Parameterization of porosity-dependent permeability has been the subject of many studies. There is a noticeable variation in the porosity of dolomites even within a single deposit or its part [8,9,10,88,89].
Due to the complicated rock textures and overlapping alteration processes, including secondary crystallization or dissolution of minerals, the permeability of rocks in the Lubiatów deposit is variable. The research on the relationship between porosity and permeability was carried out for more than 2500 samples of the Main Dolomite from the Polish Lowlands. The value of the linear correlation coefficient was calculated to be R = 0.21 [25], confirming the diversity of the deposit and the lack of relationship between porosity and permeability.

###

PROBLEM SET
1. Answer these questions using the text on dolomite permeability:
(a) Which rocks show a noticeable variation in porosity even within a single deposit?
(b) How many samples of the Main Dolomite were used in the research on porosity and permeability?
(c) What value was calculated for the linear correlation coefficient?
2. Rewrite the part of the dolomite permeability text starting with "Due to the complicated" and going on through "porosity and permeability.", substituting "specimens" for "samples".

Some records

###

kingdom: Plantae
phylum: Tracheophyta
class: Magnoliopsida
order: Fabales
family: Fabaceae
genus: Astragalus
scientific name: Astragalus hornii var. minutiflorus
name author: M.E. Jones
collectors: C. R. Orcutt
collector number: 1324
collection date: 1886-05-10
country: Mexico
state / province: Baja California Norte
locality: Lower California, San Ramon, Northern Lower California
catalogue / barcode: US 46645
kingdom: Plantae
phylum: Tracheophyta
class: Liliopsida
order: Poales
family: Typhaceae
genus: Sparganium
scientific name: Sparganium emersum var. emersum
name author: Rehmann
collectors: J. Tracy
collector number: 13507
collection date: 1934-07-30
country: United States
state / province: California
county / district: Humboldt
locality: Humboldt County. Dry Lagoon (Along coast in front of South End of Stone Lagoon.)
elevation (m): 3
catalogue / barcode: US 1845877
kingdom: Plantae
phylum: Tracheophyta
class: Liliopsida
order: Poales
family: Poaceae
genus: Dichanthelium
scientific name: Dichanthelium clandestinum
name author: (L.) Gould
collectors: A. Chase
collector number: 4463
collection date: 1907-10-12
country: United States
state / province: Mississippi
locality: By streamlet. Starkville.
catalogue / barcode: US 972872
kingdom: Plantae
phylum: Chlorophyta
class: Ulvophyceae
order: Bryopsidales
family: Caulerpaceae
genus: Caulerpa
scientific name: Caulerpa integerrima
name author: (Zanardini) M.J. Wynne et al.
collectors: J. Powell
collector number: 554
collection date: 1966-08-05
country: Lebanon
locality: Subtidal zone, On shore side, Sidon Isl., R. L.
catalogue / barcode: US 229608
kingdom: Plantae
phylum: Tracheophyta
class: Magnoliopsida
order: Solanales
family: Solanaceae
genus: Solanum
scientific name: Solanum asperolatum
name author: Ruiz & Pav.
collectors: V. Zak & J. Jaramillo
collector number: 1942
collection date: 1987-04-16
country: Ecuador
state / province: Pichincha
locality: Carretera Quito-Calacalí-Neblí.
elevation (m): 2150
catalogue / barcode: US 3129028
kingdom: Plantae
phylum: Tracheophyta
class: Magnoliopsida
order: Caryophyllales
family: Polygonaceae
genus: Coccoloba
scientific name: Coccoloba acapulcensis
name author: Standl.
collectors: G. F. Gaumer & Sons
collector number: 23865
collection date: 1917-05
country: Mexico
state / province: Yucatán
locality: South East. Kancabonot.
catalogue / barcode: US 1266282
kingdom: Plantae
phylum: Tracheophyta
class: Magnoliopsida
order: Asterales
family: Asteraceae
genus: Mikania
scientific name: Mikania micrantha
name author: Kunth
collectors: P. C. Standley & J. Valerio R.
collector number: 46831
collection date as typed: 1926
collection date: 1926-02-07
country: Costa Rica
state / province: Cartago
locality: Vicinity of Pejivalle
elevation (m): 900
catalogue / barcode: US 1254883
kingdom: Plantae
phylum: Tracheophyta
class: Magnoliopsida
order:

###

SOLUTIONS TO THE PROBLEMS
1.
(a) Dolomites.
(b) More than 2500 samples.
(c) R = 0.21.

2.
Due to the complicated rock textures and overlapping alteration processes, including secondary crystallization or dissolution of minerals, the permeability of rocks in the Lubiatów deposit is variable. The research on the relationship between porosity and permeability was carried out for more than 2500 specimens of the Main Dolomite from the Polish Lowlands. The value of the linear correlation coefficient was calculated to be R = 0.21 [25], confirming the diversity of the deposit and the lack of relationship between porosity and permeability.